The President’s FY18 budget could reverse years of progress in tobacco control
The President’s proposed Fiscal Year 2018 budget is a reckless threat to defund essential programs that address the number one cause of preventable death in our country: tobacco use. While we have made significant progress in bringing youth and adult smoking rates to historic lows, now is not the time to abandon the proven strategies that have worked so well to combat the death and disease caused by tobacco. Time and time again, tobacco control has proven to be an investment that pays many times its value in health and productivity. Unwise cuts in tobacco control will only mortgage the future for the profit of those who benefit from the sale of the most dangerous consumer products in history. That isn’t wise fiscal policy, and it isn’t wise public health policy.
Eliminating funding for the Centers for Disease Control and Prevention’s (CDC) Office on Smoking and Health threatens a crucial research and data source for understanding where and who the tobacco epidemic affects, potentially leaving government, as well as non-profit tobacco programs, rudderless. Although the budget recommends granting funds to states for tobacco control programs, these efforts are likely to be wasted stabs in the dark without data to inform and measure progress. The cuts would also eliminate the CDC’s highly effective public education program, “Tips From Former Smokers.” As experts in the power of public education programs to motivate smoking behavior change, we can say from experience that when public education investment is curtailed, progress is stalled and life years are lost.
The budget proposal also threatens to substantially undermine the ability of the National Institutes of Health (NIH) and the National Cancer Institute (NCI) to fund research into innovative treatments for tobacco addiction and tobacco-related diseases such as lung cancer and COPD, meaning that this budget will not only reverse our country’s efforts to prevent youth from starting to smoke and help adults quit, it will limit our ability to provide treatment to smokers when they inevitably suffer the devastating damage smoking does to their bodies. Lastly, the cuts to Medicaid threaten the ability of those most affected by the tobacco epidemic to seek treatment, as the epidemic is increasingly concentrated among those who are least advantaged in our country.

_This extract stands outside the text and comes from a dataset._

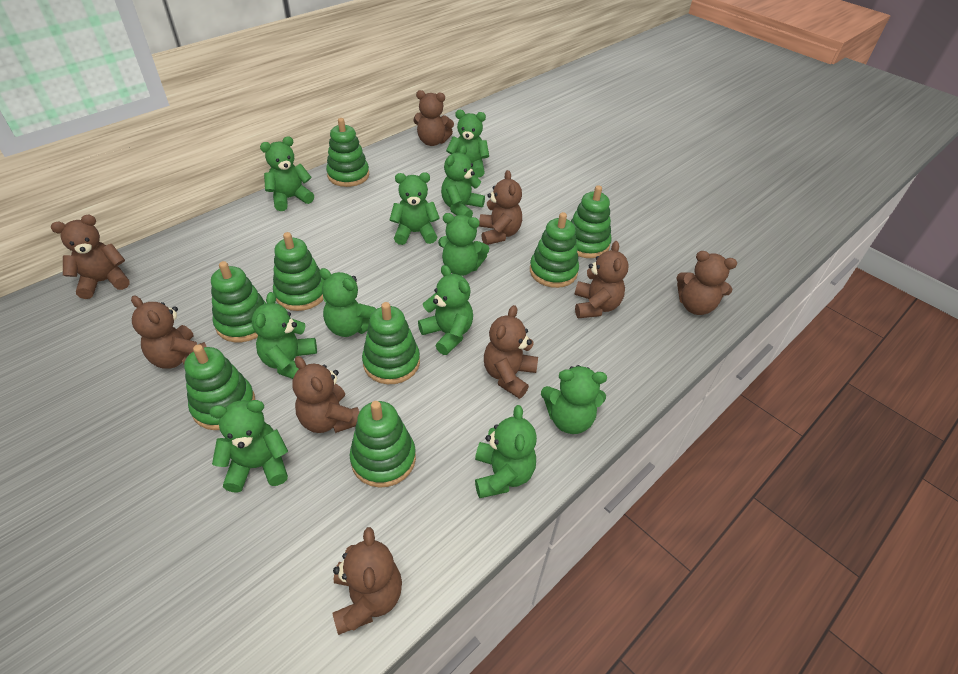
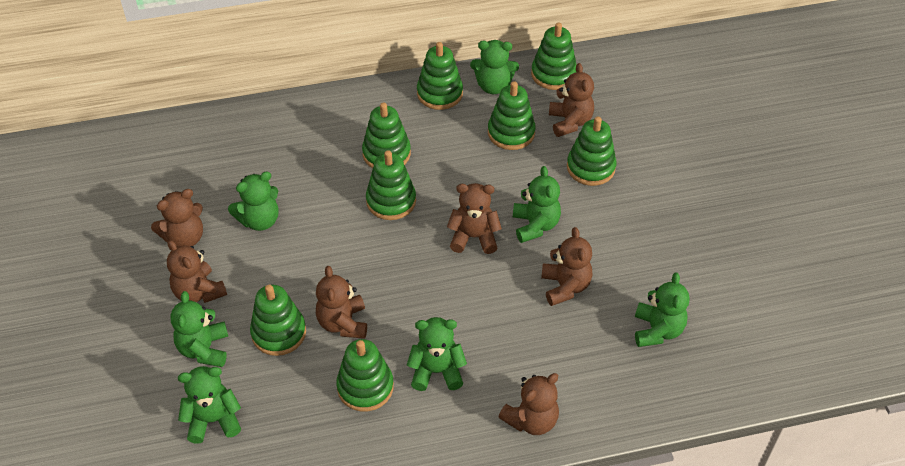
brown teddy bear: 9 -> 7
green teddy bear: 11 -> 7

Moreover, the strategy of providing block grants to states hoping for support of tobacco control is fundamentally flawed. We know from a long history, that money from tobacco taxes and settlement funds have not translated into spending on tobacco prevention and cessation programs. Last year, the states collected over $26 billion in tobacco-related revenue, yet spent less than $500 million. The country continues to require strong leadership at the federal level to stay on track.
The continuing battle against tobacco has produced some of the most effective approaches to improving the health of all Americans. In 2000, 23.4 percent of adult Americans smoked. Today, it is 15.8 percent. The progress among youth is even more stunning, dropping from 23.6 percent to under 6 percent. Not only is that the result of the work done by CDC, NIH and others, their data are the reason we know it. Without the research, surveillance, program and education funding provided by the federal government to CDC and NIH over the last decades, many hundreds of thousands of Americans would lose their lives far too early. We have come too far to walk away from what could be the greatest public health victory in modern times.